We're going all-indie with this week's new music picks. A few of them were featured recently on The Detour, our Sunday show where we stretch the format to try out new and unusual sounds. (More info here.)
The Detour has already spun a few tracks from the new album by Mirah, Understanding, and now we're adding one to the New Music bin. By the title, you might expect "Hot Hot" to be a dance-pop number, but it's actually an organ-backed meditation on what really matters in life. "You know beauty comes with age / You can't help but keep on / Getting more hot hot / With every brave thought." This is the sixth full-length solo release from Mirah, who has been blending pop, jazz and other styles in bands and on her own since the late 1990s. AllMusic says that with songs on political as well as personal topics, "Understanding is music for not just surviving, but thriving, when things get difficult."

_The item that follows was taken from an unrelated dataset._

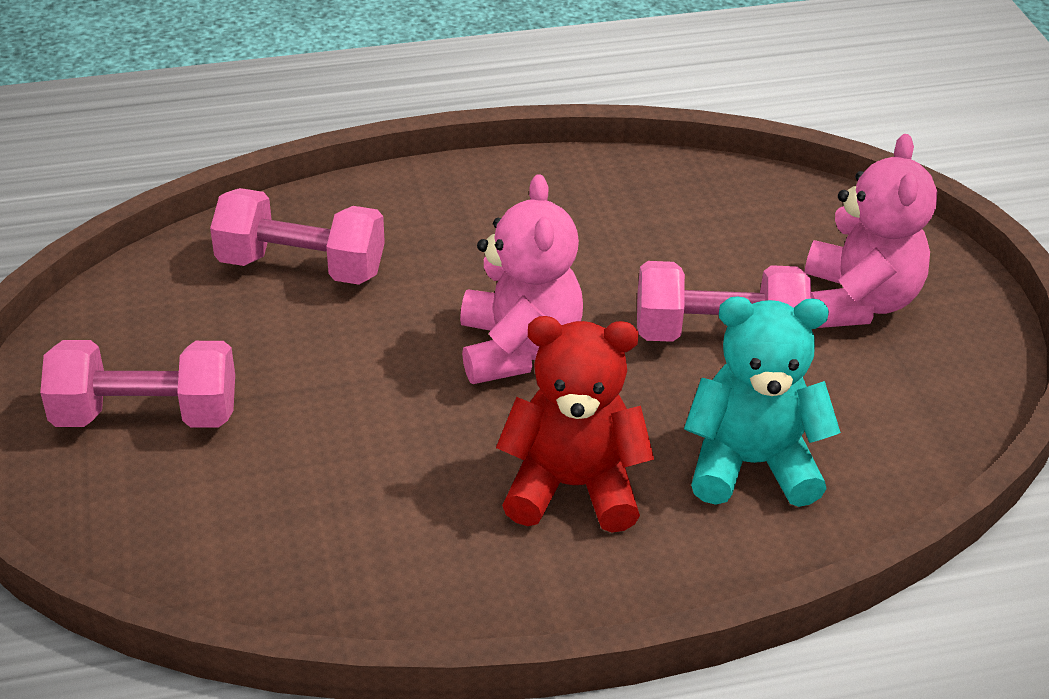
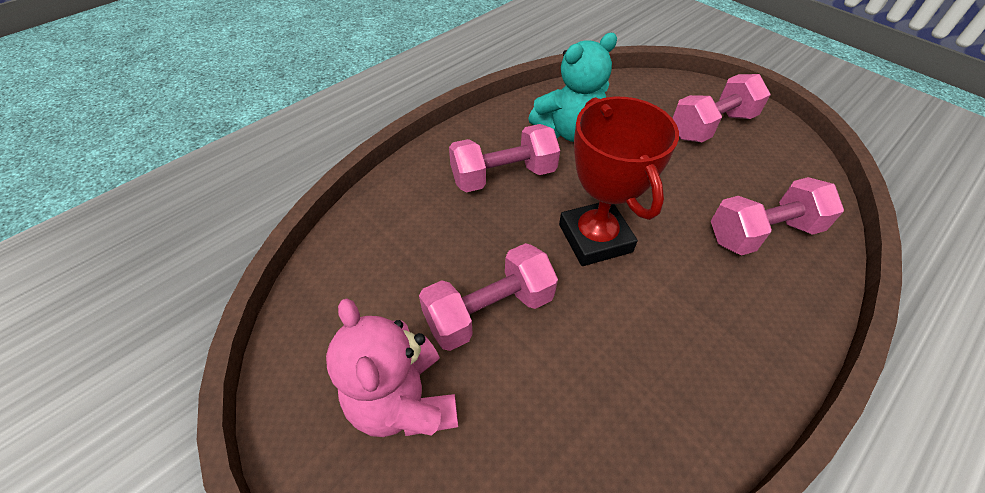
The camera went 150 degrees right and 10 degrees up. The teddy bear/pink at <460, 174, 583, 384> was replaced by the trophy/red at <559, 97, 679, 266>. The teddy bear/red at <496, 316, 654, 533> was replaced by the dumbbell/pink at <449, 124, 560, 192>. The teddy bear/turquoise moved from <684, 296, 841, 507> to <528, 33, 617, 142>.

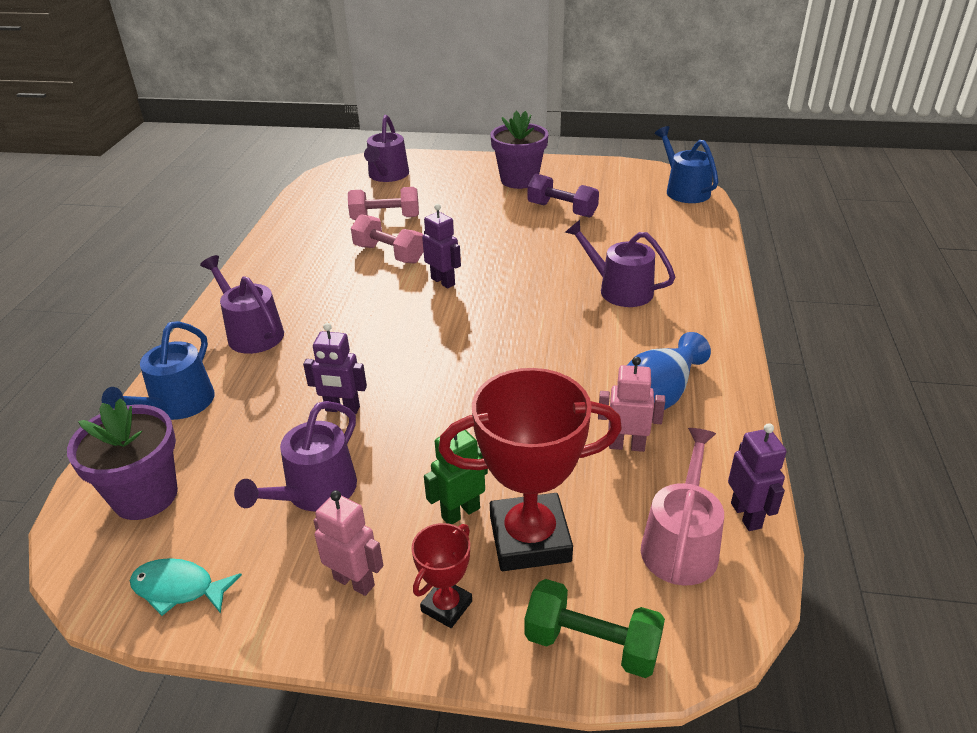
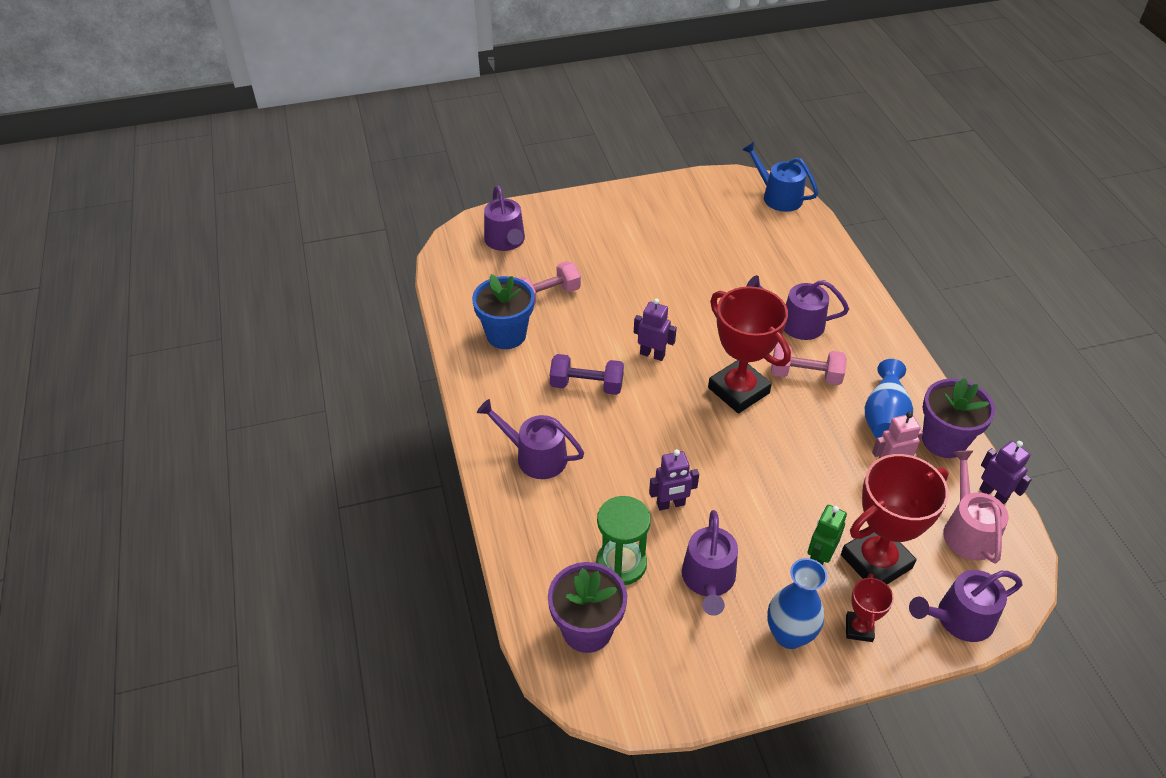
The camera went 25 degrees left and 10 degrees up. The watering can/blue at <102, 321, 215, 420> disappeared. The fish/turquoise at <130, 558, 242, 616> disappeared. The robot/pink at <313, 490, 383, 596> was replaced by the vase/blue at <767, 558, 827, 649>. The dumbbell/pink moved from <351, 214, 424, 264> to <771, 343, 847, 385>. The flower pot/purple moved from <490, 111, 548, 189> to <922, 378, 995, 458>. The dumbbell/green at <524, 579, 665, 678> was replaced by the watering can/purple at <909, 570, 1022, 642>. The dumbbell/purple moved from <527, 174, 599, 218> to <550, 354, 624, 395>. The flower pot/blue at <472, 274, 535, 349> appeared. The hourglass/green at <596, 496, 651, 585> appeared. The trophy/red at <708, 286, 791, 413> appeared.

Almost a year ago we introduced Elephant Trees with a bouncy pop-rock tune called "Open Up." On their latest single, the Birmingham, England, group sound less bouncy than jittery, and suitably so for a track called "Uncomfortable." “It’s confused and messy in parts, and that’s intentional, it represents my brain,” says frontwoman Martha Philips. "People our age have our phones stuck in our hands and are lost in these worlds of false stories and opinions, screaming at us about who we are meant to be ... ‘Uncomfortable’ is all about expressing that feeling and rising up to not feel so powerless anymore.”
Another emerging UK band that just came to our attention is a throwback to the early psychedelic rock bands of the 1960s. The Good Water evokes the sound of bands like the Zombies, Animals and Strawberry Alarm Clock on their new single, "Tell Me What To Do." The trio's frontman, Rob Clements, says “the upbeat bounce of the track is synonymous with a Northern Soul style groove -- a genre that is steeped in teenage angst, with talcum powder and tears on the dance floor.”
Seattle musician and producer Brian Fennell, who records as SYML, is out with an energetic new single, "Clean Eyes." He describes it as "the first song that was written with more of a 'band' approach," as opposed to solo-singer-songwriter style. He says he wrote the lyric "as an outlet to express my least favorite thing about myself, that I’m a cynic," and in appreciation of his wife, "who sees the world beautifully through clean eyes." (By the way, "syml" apparently is a Welsh word meaning "simple."
A Place to Start is the appropriately titled debut EP from Ryan & The Lightning Stones. It's the project of Montreal singer-songwriter Ryan Biron, who grew up listening to the likes of Green Day, Nirvana and Stone Temple Pilots. Later, he says, he became interested in "the artists that my own idols loved and named as inspiration," including Johnny Cash, Leadbelly, Tom Waits and Woody Guthrie. With this stripped-down release he places himself in the realm of modern folk/Americana with the likes of The Lumineers. Our pick for the New Music bin is "Distance."